(Stored data entries)
■ ■ ■ ■ ■ ■ ■

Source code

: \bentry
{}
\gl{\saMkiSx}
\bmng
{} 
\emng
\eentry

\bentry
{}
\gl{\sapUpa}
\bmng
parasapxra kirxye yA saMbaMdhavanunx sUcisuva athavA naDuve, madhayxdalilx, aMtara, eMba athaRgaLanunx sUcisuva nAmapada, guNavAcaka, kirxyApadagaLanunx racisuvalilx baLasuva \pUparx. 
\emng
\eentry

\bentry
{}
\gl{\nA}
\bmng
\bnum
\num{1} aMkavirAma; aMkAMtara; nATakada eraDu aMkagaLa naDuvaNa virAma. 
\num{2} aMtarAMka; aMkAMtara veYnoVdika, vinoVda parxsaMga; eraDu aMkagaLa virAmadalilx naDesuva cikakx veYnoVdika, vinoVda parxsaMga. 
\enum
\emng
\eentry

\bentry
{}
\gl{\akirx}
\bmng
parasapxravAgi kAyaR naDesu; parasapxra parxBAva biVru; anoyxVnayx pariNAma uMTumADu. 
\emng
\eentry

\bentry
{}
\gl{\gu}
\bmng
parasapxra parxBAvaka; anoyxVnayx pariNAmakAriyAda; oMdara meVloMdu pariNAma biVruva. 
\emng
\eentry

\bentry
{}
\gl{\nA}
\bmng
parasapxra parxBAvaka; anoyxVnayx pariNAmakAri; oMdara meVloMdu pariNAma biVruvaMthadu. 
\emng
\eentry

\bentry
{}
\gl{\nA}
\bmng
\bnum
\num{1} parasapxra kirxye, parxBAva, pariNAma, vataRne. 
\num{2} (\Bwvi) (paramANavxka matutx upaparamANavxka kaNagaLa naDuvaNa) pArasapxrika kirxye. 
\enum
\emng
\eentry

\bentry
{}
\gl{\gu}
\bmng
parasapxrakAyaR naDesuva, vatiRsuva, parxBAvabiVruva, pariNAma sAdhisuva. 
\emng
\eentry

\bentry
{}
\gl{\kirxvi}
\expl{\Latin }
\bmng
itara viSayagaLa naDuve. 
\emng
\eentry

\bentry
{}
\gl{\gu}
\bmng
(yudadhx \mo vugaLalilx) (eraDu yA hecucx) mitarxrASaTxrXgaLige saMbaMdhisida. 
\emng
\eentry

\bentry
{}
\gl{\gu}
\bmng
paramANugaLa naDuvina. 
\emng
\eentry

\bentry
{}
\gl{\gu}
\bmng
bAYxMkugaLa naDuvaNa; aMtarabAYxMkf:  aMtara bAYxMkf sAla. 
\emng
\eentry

■ ■ ■ ■ ■ ■ ■

In full and without alteration, retype the entries above.

Source code

: \bentry
{}
\gl{\saMkiSx}
\bmng
{} 
\emng
\eentry

\bentry
{}
\gl{\sapUpa}
\bmng
parasapxra kirxye yA saMbaMdhavanunx sUcisuva athavA naDuve, madhayxdalilx, aMtara, eMba athaRgaLanunx sUcisuva nAmapada, guNavAcaka, kirxyApadagaLanunx racisuvalilx baLasuva \pUparx. 
\emng
\eentry

\bentry
{}
\gl{\nA}
\bmng
\bnum
\num{1} aMkavirAma; aMkAMtara; nATakada eraDu aMkagaLa naDuvaNa virAma. 
\num{2} aMtarAMka; aMkAMtara veYnoVdika, vinoVda parxsaMga; eraDu aMkagaLa virAmadalilx naDesuva cikakx veYnoVdika, vinoVda parxsaMga. 
\enum
\emng
\eentry

\bentry
{}
\gl{\akirx}
\bmng
parasapxravAgi kAyaR naDesu; parasapxra parxBAva biVru; anoyxVnayx pariNAma uMTumADu. 
\emng
\eentry

\bentry
{}
\gl{\gu}
\bmng
parasapxra parxBAvaka; anoyxVnayx pariNAmakAriyAda; oMdara meVloMdu pariNAma biVruva. 
\emng
\eentry

\bentry
{}
\gl{\nA}
\bmng
parasapxra parxBAvaka; anoyxVnayx pariNAmakAri; oMdara meVloMdu pariNAma biVruvaMthadu. 
\emng
\eentry

\bentry
{}
\gl{\nA}
\bmng
\bnum
\num{1} parasapxra kirxye, parxBAva, pariNAma, vataRne. 
\num{2} (\Bwvi) (paramANavxka matutx upaparamANavxka kaNagaLa naDuvaNa) pArasapxrika kirxye. 
\enum
\emng
\eentry

\bentry
{}
\gl{\gu}
\bmng
parasapxrakAyaR naDesuva, vatiRsuva, parxBAvabiVruva, pariNAma sAdhisuva. 
\emng
\eentry

\bentry
{}
\gl{\kirxvi}
\expl{\Latin }
\bmng
itara viSayagaLa naDuve. 
\emng
\eentry

\bentry
{}
\gl{\gu}
\bmng
(yudadhx \mo vugaLalilx) (eraDu yA hecucx) mitarxrASaTxrXgaLige saMbaMdhisida. 
\emng
\eentry

\bentry
{}
\gl{\gu}
\bmng
paramANugaLa naDuvina. 
\emng
\eentry

\bentry
{}
\gl{\gu}
\bmng
bAYxMkugaLa naDuvaNa; aMtarabAYxMkf:  aMtara bAYxMkf sAla. 
\emng
\eentry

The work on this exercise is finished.